Recovery Playbook for Impact Employers | Holistic benefits for employee stability and well-being
Why It Matters
In the midst of a crisis, the wraparound supports that companies provide to their workers are critical. The COVID-19 pandemic has caused a resurgence of worker interest in and reliance on employer-provided benefits. Gig workers may feel vulnerable because they have limited access to employee benefits and societal safety nets. Traditional employees are concerned that their benefits packages may be inadequate. All workers are asking detailed questions about health insurance, leave policies, child and dependent care, and employee assistance programs.
As companies move from crisis mitigation and business stabilization to recovery, Impact Employers will sustain some of the expanded support they have offered workers and develop special rapid-response benefits packages that they can deploy in the future.
Read the Full Playbook
New Challenges During Recovery
The complexity and urgency around supporting employees’ unique wellness, mental health, and belonging needs while still managing performance expectations in a fair and equitable way presents quite a challenge.

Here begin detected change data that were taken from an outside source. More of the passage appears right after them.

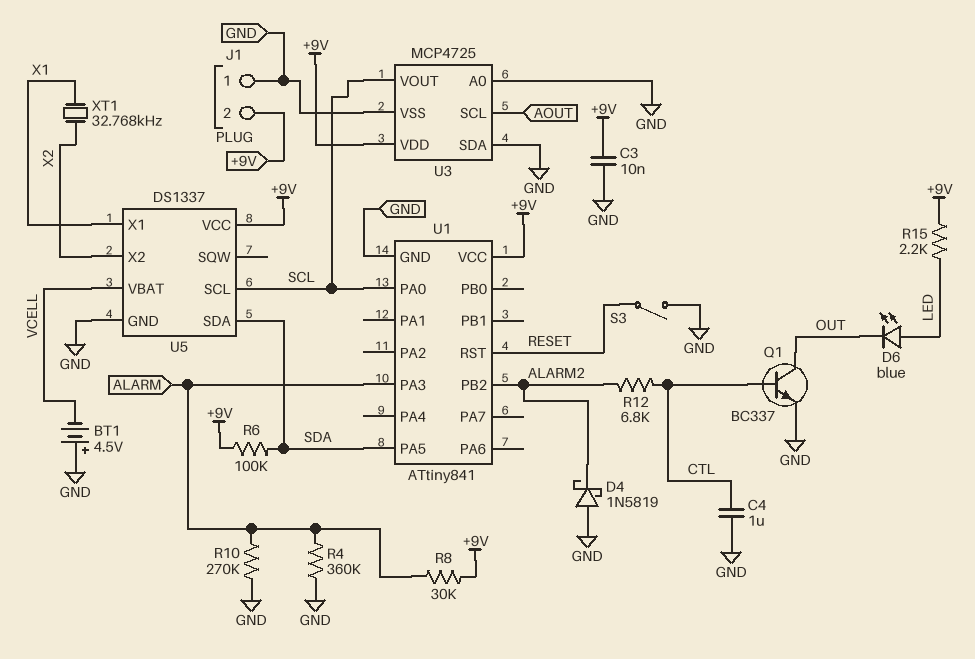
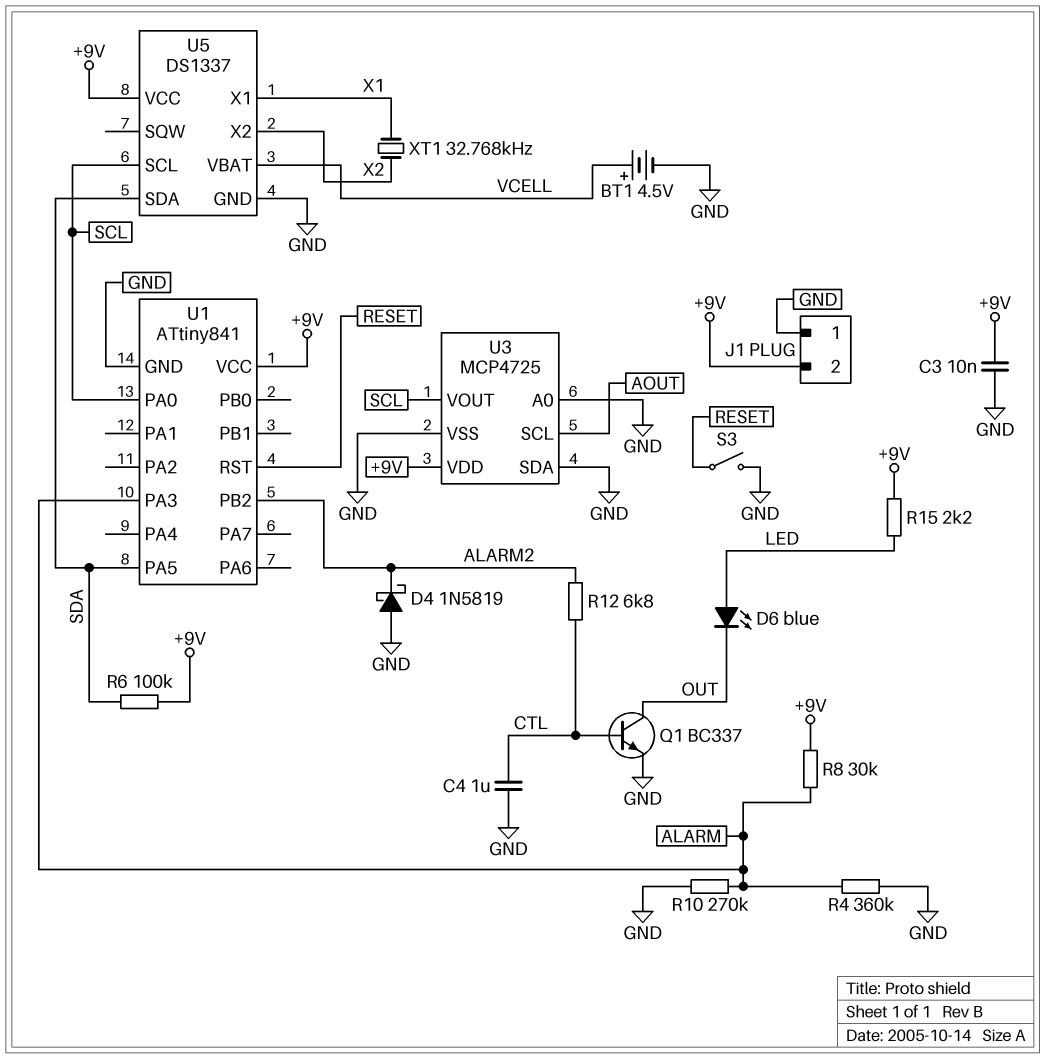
BT1: 4.5V (plus GND, minus VCELL) -> 4.5V (plus VCELL, minus GND)

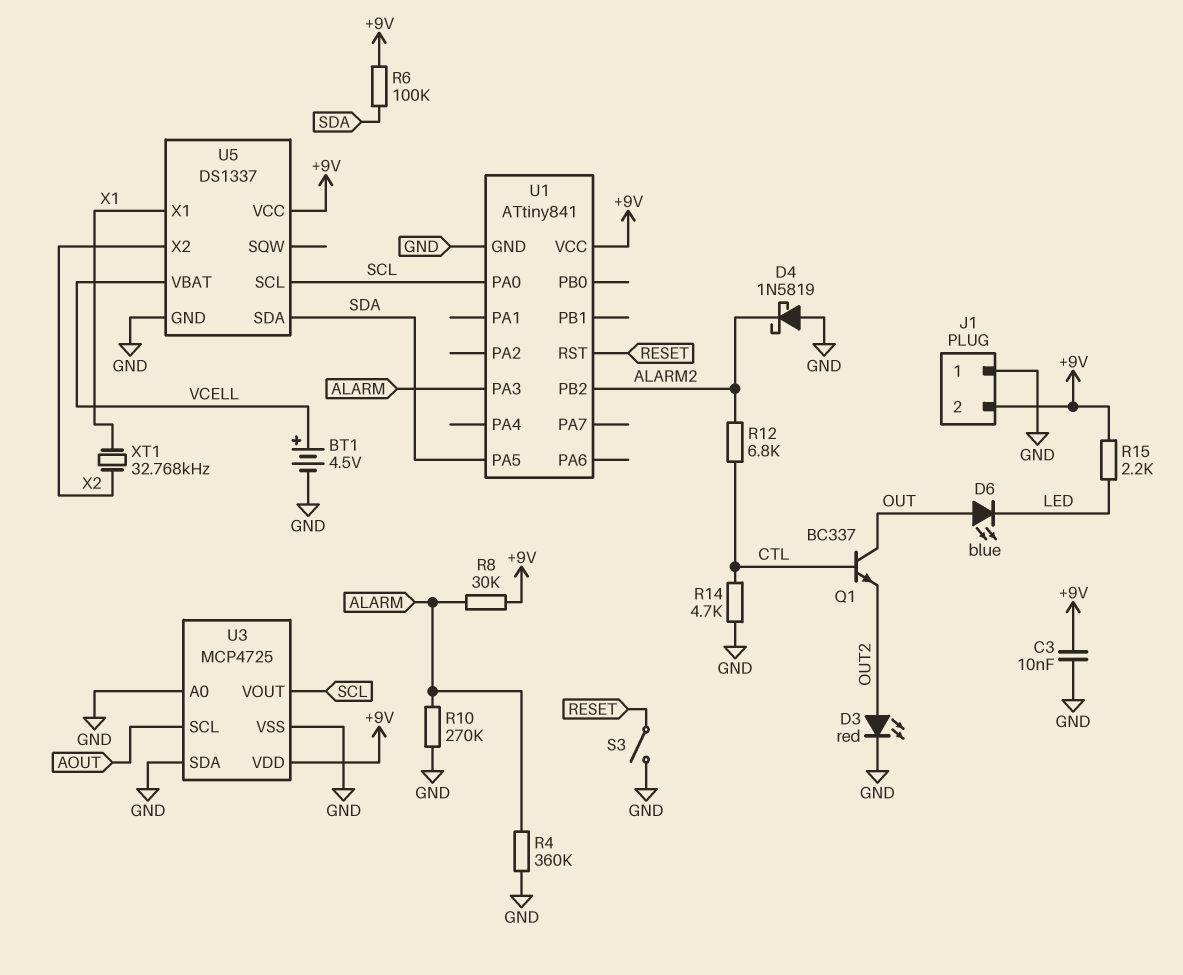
C4: 1uF (CTL, GND) -> none
D3: none -> LED red (A OUT2, K GND)
D6: LED blue (A LED, K OUT) -> LED blue (A OUT, K LED)
Q1: NPN BC337 (B CTL, C OUT, E GND) -> NPN BC337 (B CTL, C OUT, E OUT2)
R14: none -> 4.7k (CTL, GND)

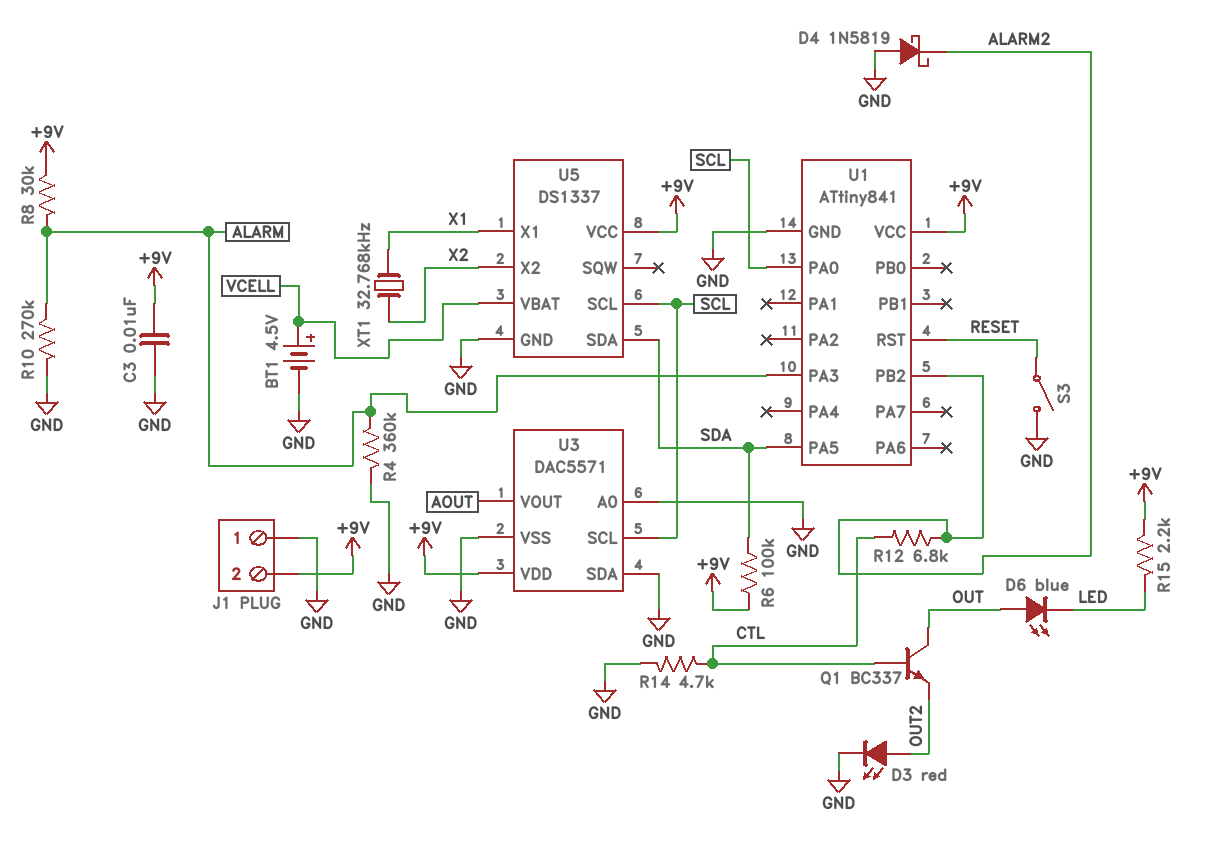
U3: MCP4725 -> DAC5571
U3 pin SCL: AOUT -> SCL
U3 pin VOUT: SCL -> AOUT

Every corporate leader will tell you that the only certainty during this crisis is that every employee is experiencing it differently, which means that employees are requesting access to a wider variety of benefits that match their unique experiences and needs. Unfortunately, certain groups of employees are being disproportionately negatively affected and thus require even more support. A sense of unfairness can arise among employees who feel that others’ needs are being addressed ahead of their own.
With the political, economic, and health uncertainties that still lie ahead, many leaders are struggling to determine which, if any, of the temporary benefits used to provide stopgap support for employees throughout the crisis should continue or be made permanent once it has passed. This is especially true if, post-recovery, companies look for ways to quickly reduce costs, as many of these stopgap measures cost more because of their expedited nature.
How to Do It Well
Emerging Practices for an Equitable Recovery
- Take a pulse on employee needs. Conduct surveys to assess and analyze employee needs to inform short-term total rewards strategy.
- Repurpose funds. Move money that would normally be spent on things that have been canceled due to COVID-19 (e.g., travel or event planning) to be used for emergent employee needs.
- Give employees time to deal and time to heal. Provide additional paid time off for all employees to handle personal or familial issues that arise during the pandemic (e.g., caregiving responsibilities and mental health needs).
- Promote wellness. Integrate things like yoga, mindfulness, and other self-care practices into the workday.
- Create a safe space. Focus on embedding psychological safety into your work environment to ensure that employees at all levels feel comfortable taking advantage of enhanced total rewards offerings.
- Highlight stories of employees’ pandemic challenges being addressed via enhanced total rewards (with their permission, of course).
- Encourage leaders to promote the use of enhanced total rewards.
- Support employees who ask for help so that others will also feel comfortable doing so.
Existing Impact Employer Practices Are More Crucial Than Ever
- Provide next-level rewards. Offer benefits packages that go beyond basic compensation to include employer-sponsored health care, retirement savings, and disability and life insurance.
- Make it easy to take advantage of rewards. Offer resource navigators who can help employees manage a variety of life challenges, including child care, medical concerns, housing needs, and financial literacy.
- Personalize total rewards. Ensure that benefits that address specific employee challenges, such as transportation vouchers, classes for English language learners, financial planning services, and student loan payment support, are made available.
Jason Roberson, training supervisor, SynClearly, via Jobcase
Having employees that are whole and fulfilled—they can give more, versus an employee left wanting, saying, ‘I need something from my environment, because I don’t feel whole.’ This can stem from many things, from diversity issues to social problems outside of work, to financial troubles, to caregiving issues. So, I think when you have people who are supported, they are able to pay it forward; they are able to give more and be more and have a positive impact in any environment they come in contact with.
Robin Leopold, head of human resources, JPMorgan Chase & Co.
At JPMC, we approach employee compensation and benefits holistically striving to offer our employees competitive wages and benefits, safe working environments, and meaningful paths to opportunity and development. JPMC provides competitive wages to all employees, with a U.S. minimum wage of at least $16-$20 per hour, and offers robust benefits and employee supports including health care, dental, vision, retirement benefits, vacation, paid sick leave and family leave, and employee wellness programs. During the COVID-19 crisis, we enabled over 180,000 employees to work from home, developed robust safety protocols for onsite employees, and provided frontline workers with over $100 million in special payments while also expanding access to paid time away and back-up and full-service child care. To help employees strengthen their financial health and reach their financial objectives, we also launched a newly developed financial wellness benefit offering personalized resources and coaching.